Contact: James Chaffee 584-8999
SaveOurLibraries.com / firstname.lastname@example.org
Being Vexatious Down At the Public Library Is a Virtue
Open Letter to the SF Bay Guardian
The one thing that history has taught us is that if there is going to be responsible democratic government, there better be process, openness, access and respect beforehand, because there will never be accountability afterward.
I use to think that there would be accountability, yet the forces of privatization have sucked our public library dry like any parasite, and everyone knows it. Yet corporate philanthropy acts as if we are supposed to be grateful, and our city officials comply.
The San Francisco City Attorney has filed a motion to have me declared a vexatious litigant. I confess that I am a bit shocked. I never thought they would try it. It is obvious that it is politically motivated and it needs to be addressed politically.
There is no mistaking the source of this move. There was a recent meeting of a committee of the Sunshine Task Force that had been called in the service of City departments reacting against document requests that were "annoying." That was not the word, but something like that. A representative of the City Attorney’s office, Matt Dorsey, stated that one of the City Attorney’s options was to seek redress in the court of public opinion. Of course, it seems all too obvious to make an example of someone like myself who does not shrink from the term "Gadfly" but in fact embraces it.
According to the papers that were served with the motion for vexatious litigant, I have filed 20 lawsuits in my 31 year career as a Gadfly at the San Francisco Public Library. When I started at the San Francisco Library Commission, there was no public attendance, no public comment, and I am sure the Library Commission never imagined there ever would be. At that time the Library staff complained because the Library Commission had de facto meetings at the home of the director of the library's private partner, at that time called the "Friends" now called the Friends and Foundation. A prominent member of the Library staff solicited me to complain about violations of the Brown Act. I had never heard of it at that time. That was a long time ago.

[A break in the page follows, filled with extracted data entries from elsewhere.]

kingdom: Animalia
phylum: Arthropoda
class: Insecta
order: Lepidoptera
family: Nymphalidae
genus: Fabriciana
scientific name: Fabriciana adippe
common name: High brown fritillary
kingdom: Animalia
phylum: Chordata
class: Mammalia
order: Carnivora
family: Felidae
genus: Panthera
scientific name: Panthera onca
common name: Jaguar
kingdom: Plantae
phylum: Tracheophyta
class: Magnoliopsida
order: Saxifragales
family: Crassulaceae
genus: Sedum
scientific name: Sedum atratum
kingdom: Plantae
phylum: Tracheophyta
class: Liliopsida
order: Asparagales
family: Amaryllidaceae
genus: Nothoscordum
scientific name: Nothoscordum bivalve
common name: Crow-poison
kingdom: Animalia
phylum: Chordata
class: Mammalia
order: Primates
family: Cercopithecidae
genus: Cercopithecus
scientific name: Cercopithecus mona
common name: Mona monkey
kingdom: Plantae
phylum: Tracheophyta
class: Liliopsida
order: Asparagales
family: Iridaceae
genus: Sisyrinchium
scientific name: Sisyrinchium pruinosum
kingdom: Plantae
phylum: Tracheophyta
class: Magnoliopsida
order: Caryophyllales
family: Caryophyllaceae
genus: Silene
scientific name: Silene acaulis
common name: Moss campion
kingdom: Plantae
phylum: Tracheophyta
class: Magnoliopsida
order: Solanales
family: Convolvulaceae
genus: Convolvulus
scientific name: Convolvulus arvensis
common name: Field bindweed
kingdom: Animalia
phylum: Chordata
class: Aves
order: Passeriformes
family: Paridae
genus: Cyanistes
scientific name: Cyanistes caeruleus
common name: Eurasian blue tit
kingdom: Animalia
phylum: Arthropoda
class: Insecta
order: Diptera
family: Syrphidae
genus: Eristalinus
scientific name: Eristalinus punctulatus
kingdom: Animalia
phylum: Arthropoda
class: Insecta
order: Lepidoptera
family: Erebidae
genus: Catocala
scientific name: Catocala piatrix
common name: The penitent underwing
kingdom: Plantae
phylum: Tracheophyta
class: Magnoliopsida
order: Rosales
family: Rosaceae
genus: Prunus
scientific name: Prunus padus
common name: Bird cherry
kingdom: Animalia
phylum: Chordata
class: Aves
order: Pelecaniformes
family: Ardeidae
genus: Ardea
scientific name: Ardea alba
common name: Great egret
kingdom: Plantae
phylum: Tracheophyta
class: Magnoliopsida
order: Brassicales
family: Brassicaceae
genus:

At about the time that I started there was a Robert Redford movie called, "Three Days of the Condor." It was about an historical society that was a front for the CIA. I was a fly on the wall in those early Library Commission meetings, and that is what it was like. No one cared about the library as a public institution. They were going to suck it dry in the interests of private fund raising. I was the first person to break through the barrier to attendance at Library Commission meeting and that first meeting was more challenging than any open meeting issue I have faced since. Having done this, I felt it was my duty as a citizen to expose what I saw.